§ TASK TO CARRY OUT:
Your answer should be every line of the records that contains the word "from".

§ TASK DATA:

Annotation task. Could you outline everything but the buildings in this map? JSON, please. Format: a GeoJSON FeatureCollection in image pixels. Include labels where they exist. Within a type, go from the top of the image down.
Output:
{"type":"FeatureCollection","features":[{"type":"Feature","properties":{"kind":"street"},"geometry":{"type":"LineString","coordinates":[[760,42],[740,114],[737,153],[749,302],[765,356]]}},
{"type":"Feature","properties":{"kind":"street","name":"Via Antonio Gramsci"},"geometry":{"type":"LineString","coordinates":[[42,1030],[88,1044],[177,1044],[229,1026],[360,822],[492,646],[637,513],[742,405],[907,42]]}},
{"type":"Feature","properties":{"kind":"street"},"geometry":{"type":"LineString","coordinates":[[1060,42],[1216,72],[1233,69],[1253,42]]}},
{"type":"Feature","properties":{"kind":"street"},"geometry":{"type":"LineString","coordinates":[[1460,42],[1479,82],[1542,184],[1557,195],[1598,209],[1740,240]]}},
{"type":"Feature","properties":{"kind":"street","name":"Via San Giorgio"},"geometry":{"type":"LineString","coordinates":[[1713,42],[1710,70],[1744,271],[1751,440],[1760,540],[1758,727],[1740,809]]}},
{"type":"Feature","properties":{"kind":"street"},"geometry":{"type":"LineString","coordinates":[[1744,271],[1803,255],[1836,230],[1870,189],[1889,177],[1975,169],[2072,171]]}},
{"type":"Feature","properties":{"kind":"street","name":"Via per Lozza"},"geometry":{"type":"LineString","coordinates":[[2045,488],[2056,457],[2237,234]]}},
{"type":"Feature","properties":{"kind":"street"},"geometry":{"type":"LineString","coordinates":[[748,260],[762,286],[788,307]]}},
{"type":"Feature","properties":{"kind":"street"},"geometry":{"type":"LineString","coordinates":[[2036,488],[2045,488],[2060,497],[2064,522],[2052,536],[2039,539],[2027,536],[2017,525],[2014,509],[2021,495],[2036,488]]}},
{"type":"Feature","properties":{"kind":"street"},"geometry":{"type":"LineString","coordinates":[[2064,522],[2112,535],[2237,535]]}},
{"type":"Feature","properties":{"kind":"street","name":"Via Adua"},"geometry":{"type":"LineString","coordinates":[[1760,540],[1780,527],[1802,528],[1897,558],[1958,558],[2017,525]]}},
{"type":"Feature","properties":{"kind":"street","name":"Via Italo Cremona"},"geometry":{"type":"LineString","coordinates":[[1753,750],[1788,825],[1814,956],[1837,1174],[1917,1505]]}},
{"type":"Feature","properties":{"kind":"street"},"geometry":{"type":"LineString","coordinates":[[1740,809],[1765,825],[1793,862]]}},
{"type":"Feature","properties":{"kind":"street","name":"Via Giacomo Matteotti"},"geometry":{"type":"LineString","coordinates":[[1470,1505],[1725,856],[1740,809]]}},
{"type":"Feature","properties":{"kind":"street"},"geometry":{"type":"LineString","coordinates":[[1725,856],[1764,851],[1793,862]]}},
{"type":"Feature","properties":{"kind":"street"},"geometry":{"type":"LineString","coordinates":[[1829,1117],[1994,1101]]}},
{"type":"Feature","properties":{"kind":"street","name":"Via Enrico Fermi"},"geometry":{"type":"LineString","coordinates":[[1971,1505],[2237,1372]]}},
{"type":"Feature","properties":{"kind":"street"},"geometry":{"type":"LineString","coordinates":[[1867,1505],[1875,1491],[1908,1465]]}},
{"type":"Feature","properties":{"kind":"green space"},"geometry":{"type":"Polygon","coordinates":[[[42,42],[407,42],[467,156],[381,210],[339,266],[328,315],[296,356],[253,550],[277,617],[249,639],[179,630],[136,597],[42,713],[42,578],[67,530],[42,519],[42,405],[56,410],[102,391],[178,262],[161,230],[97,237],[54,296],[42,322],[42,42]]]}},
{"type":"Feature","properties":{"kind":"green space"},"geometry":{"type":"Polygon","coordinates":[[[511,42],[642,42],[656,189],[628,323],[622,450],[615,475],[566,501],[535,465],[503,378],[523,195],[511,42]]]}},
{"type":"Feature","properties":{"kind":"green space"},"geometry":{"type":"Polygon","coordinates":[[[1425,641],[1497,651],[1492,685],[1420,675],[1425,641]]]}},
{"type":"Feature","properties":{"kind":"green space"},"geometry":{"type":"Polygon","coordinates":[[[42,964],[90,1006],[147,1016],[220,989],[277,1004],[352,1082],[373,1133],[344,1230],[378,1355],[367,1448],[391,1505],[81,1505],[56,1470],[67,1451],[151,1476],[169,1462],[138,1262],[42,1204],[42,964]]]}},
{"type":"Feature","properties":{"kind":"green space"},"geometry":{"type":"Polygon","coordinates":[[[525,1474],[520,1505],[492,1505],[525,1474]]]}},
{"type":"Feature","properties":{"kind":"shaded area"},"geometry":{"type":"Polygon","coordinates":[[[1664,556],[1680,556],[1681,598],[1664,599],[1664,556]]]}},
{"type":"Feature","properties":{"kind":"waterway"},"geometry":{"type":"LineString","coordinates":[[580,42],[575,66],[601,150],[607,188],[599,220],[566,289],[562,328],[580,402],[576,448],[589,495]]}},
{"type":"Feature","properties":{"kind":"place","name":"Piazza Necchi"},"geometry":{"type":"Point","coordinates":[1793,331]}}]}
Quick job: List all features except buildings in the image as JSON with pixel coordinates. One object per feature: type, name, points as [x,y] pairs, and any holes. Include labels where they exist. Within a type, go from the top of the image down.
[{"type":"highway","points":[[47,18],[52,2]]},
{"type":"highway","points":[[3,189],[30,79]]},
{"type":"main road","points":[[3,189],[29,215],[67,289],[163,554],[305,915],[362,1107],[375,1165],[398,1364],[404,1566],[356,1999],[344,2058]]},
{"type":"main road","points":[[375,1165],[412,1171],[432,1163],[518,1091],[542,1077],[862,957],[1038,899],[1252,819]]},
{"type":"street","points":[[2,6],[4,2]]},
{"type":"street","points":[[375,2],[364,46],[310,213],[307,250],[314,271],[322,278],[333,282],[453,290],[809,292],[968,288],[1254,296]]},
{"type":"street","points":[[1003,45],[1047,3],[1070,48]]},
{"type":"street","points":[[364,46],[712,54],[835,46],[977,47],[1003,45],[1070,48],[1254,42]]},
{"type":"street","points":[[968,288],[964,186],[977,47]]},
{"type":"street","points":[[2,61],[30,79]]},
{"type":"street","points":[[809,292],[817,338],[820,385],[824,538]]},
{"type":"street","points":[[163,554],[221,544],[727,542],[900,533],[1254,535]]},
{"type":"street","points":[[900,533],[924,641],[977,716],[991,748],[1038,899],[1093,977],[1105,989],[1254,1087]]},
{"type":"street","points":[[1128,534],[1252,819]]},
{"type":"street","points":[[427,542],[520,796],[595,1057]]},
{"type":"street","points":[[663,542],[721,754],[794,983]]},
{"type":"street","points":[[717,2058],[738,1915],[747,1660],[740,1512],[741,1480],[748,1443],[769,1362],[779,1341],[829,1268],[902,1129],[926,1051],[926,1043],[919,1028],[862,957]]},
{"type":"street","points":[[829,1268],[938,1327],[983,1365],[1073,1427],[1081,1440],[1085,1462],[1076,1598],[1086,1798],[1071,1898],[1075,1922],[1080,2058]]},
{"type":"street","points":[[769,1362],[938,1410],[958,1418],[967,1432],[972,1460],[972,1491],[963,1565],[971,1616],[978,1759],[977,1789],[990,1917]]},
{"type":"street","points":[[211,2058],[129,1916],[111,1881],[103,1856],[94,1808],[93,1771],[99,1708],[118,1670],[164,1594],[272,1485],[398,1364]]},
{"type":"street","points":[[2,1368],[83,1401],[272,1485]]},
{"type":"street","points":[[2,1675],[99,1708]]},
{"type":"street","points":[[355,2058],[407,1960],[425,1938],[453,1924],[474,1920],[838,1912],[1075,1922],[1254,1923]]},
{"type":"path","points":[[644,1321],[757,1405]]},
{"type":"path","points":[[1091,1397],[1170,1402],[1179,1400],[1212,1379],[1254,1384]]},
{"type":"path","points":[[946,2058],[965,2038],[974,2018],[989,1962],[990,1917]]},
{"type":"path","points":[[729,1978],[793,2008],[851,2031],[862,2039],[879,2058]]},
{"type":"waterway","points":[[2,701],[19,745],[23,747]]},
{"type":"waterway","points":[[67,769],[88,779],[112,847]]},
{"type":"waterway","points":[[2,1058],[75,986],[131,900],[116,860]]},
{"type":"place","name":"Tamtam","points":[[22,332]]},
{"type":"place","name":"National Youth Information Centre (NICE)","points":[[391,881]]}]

§ OUTPUT OF THE EXERCISE:
Annotation task. Could you outline everything but the buildings in this map? JSON, please. Format: a GeoJSON FeatureCollection in image pixels. Include labels where they exist. Within a type, go from the top of the image down.
Quick job: List all features except buildings in the image as JSON with pixel coordinates. One object per feature: type, name, points as [x,y] pairs, and any holes. Include labels where they exist. Within a type, go from the top of the image down.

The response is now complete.